La última parte de la exposición “Nuestros cuerpos, nuestras vidas” habla sobre los derechos sexuales y reproductivos, sobre la salud pública y la educación sexual. El alivio de transitar de las salas que emulan el oscurantismo y nuestra sinrazón es reconfortante. Llegar a un terreno donde hay estándares internacionales que reconocen el derecho de las mujeres a decidir si quieren hijos, cuántos quieren y el espaciamiento entre uno y otro; así como ver que en muchos países del mundo (al igual que en la ciudad de México) las mujeres gozan de autonomía reproductiva da un poco de esperanza. Ojalá que el nuevo gobierno que acaba de entrar en funciones realice acciones para proteger y garantizar los derechos reproductivos y que la nueva secretaria de Desarrollo Social, Rosario Robles, no olvide que con su ley Robles se ampliaron las causales legales de aborto en la ciudad de México, respaldando la autonomía reproductiva de las mujeres. La exposición está en un museo que promueve la tolerancia y el respeto, el que esté aquí la exposición no es fortuito.

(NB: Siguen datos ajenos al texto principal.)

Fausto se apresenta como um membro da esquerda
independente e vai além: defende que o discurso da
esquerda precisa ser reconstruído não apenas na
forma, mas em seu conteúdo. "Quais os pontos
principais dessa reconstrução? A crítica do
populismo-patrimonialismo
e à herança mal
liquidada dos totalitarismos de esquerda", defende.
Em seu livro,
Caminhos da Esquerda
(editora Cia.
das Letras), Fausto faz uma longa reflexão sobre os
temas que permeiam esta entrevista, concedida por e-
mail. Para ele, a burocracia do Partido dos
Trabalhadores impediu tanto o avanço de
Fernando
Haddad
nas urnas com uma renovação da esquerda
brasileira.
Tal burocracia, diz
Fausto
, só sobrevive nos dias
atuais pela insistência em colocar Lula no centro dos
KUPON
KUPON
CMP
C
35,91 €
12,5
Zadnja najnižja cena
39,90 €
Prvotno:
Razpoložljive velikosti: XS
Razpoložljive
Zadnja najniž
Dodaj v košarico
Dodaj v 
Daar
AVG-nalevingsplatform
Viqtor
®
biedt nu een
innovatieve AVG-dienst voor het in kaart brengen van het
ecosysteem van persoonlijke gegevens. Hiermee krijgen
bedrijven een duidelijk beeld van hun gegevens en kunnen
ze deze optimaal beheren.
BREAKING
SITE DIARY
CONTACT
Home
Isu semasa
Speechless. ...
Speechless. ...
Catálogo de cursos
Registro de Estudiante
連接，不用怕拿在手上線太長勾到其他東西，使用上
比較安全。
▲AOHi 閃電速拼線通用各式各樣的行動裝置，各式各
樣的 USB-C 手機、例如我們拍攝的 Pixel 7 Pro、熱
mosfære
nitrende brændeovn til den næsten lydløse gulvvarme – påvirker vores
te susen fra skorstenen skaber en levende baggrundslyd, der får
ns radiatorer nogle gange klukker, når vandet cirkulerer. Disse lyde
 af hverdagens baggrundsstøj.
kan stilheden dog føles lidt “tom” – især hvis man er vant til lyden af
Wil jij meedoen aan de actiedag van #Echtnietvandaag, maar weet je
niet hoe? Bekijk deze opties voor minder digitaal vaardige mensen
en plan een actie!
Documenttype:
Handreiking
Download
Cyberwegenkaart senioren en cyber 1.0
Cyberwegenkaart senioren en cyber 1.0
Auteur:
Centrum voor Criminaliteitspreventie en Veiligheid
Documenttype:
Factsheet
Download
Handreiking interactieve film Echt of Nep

*Ana Avila, coordinadora de comunicación



[i] La exposición fue realizada gracias a la colaboración de la Fundación Ford, Católicas por el Derecho a Decidir, Anden, Calacas y Palomas, Grupo de Información en Reproducción Elegida (GIRE) y Afluentes. También contó con la colaboración de la Secretaría de Salud, Secretaría de Salud del Gobierno Federal, Centro Nacional de Equidad de Género y Salud Reproductiva, la Dirección de Divulgación de la Ciencia de la UNAM y la Biblioteca Francisco Xavier Clavigero de la Universidad Iberoamericana.